A Systematic Review of FAIR-compliant Big Data Software Reference Architectures
João Pedro de Carvalho Castro, Maria Júlia Soares De Grandi, Cristina Dutra de Aguiar
Published: 2025/9/17
Abstract
To meet the standards of the Open Science movement, the FAIR Principles emphasize the importance of making scientific data Findable, Accessible, Interoperable, and Reusable. Yet, creating a repository that adheres to these principles presents significant challenges. Managing large volumes of diverse research data and metadata, often generated rapidly, requires a precise approach. This necessity has led to the development of Software Reference Architectures (SRAs) to guide the implementation process for FAIR-compliant repositories. This article conducts a systematic review of research efforts focused on architectural solutions for such repositories. We detail our methodology, covering all activities undertaken in the planning and execution phases of the review.
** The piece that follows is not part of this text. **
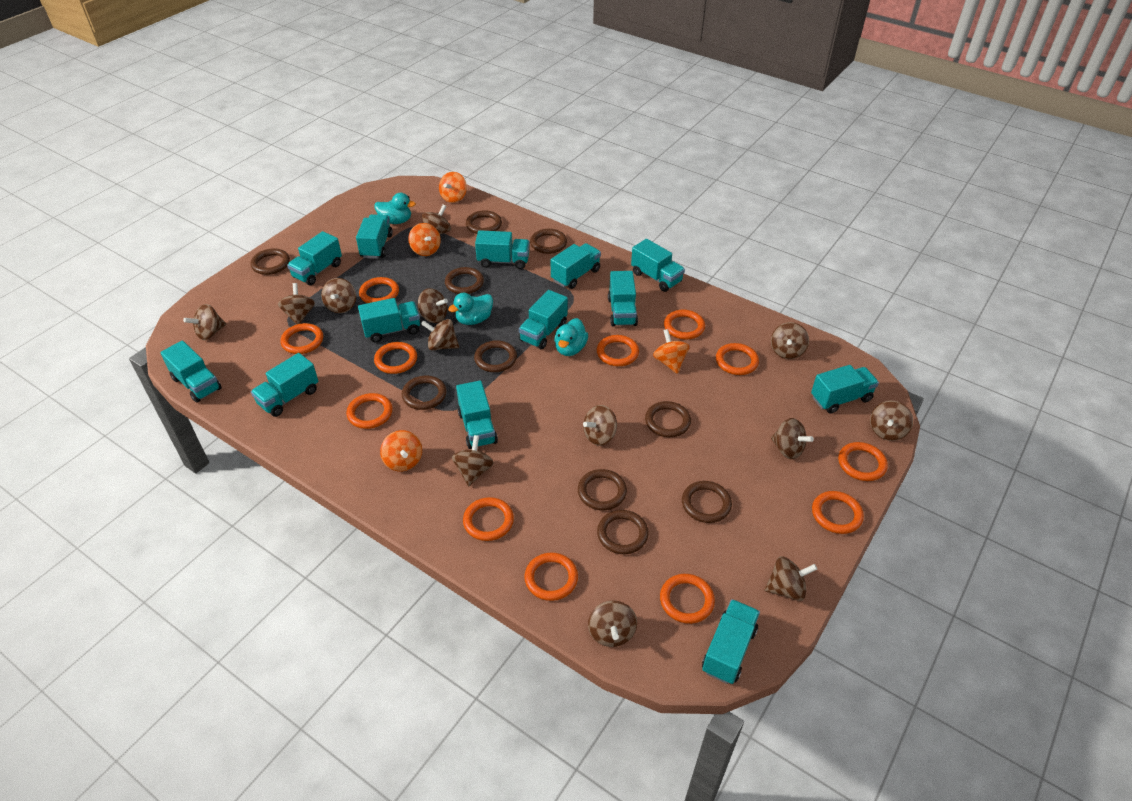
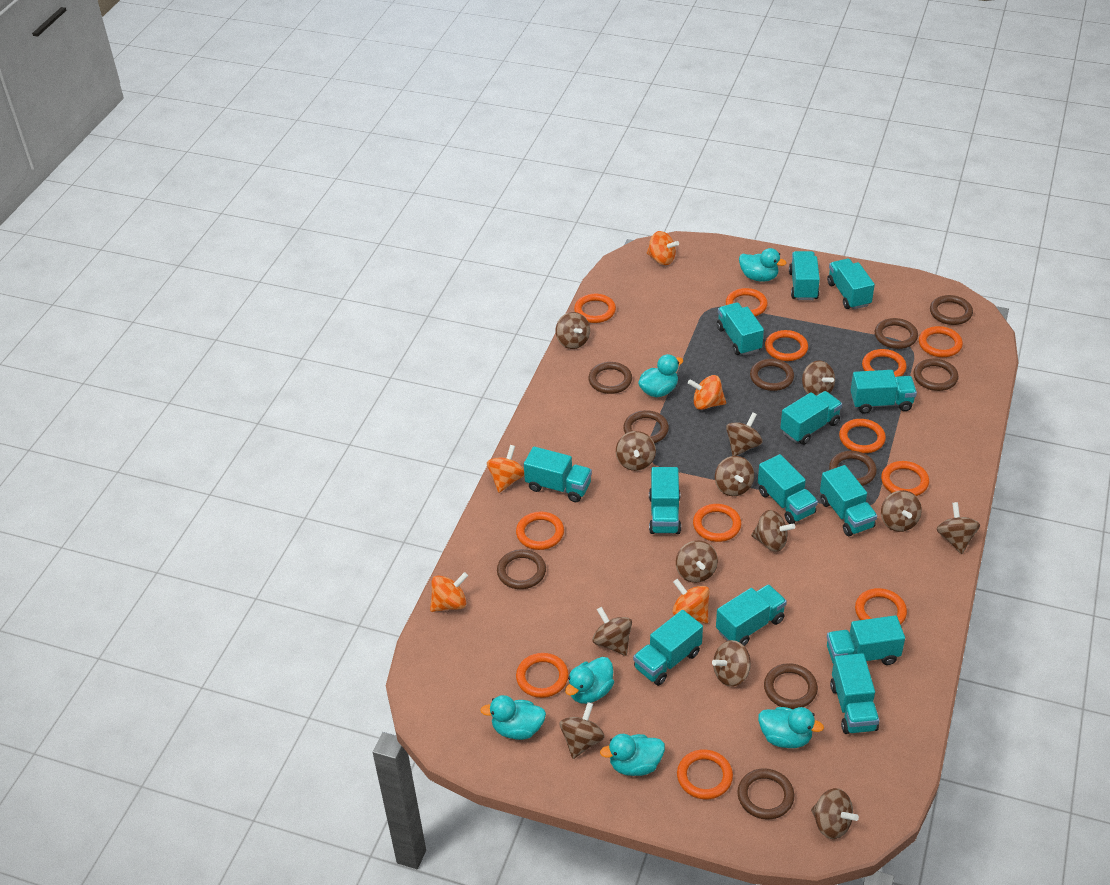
orange spinning top: 4 -> 5
turquoise duck: 3 -> 6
We analyze 323 references from reputable sources and expert recommendations, identifying 7 studies on general-purpose big data SRAs, 13 pipelines implementing FAIR Principles in specific contexts, and 3 FAIR-compliant big data SRAs. We provide a thorough description of their key features and assess whether the research questions posed in the planning phase were adequately addressed. Additionally, we discuss the limitations of the retrieved studies and identify tendencies and opportunities for further research.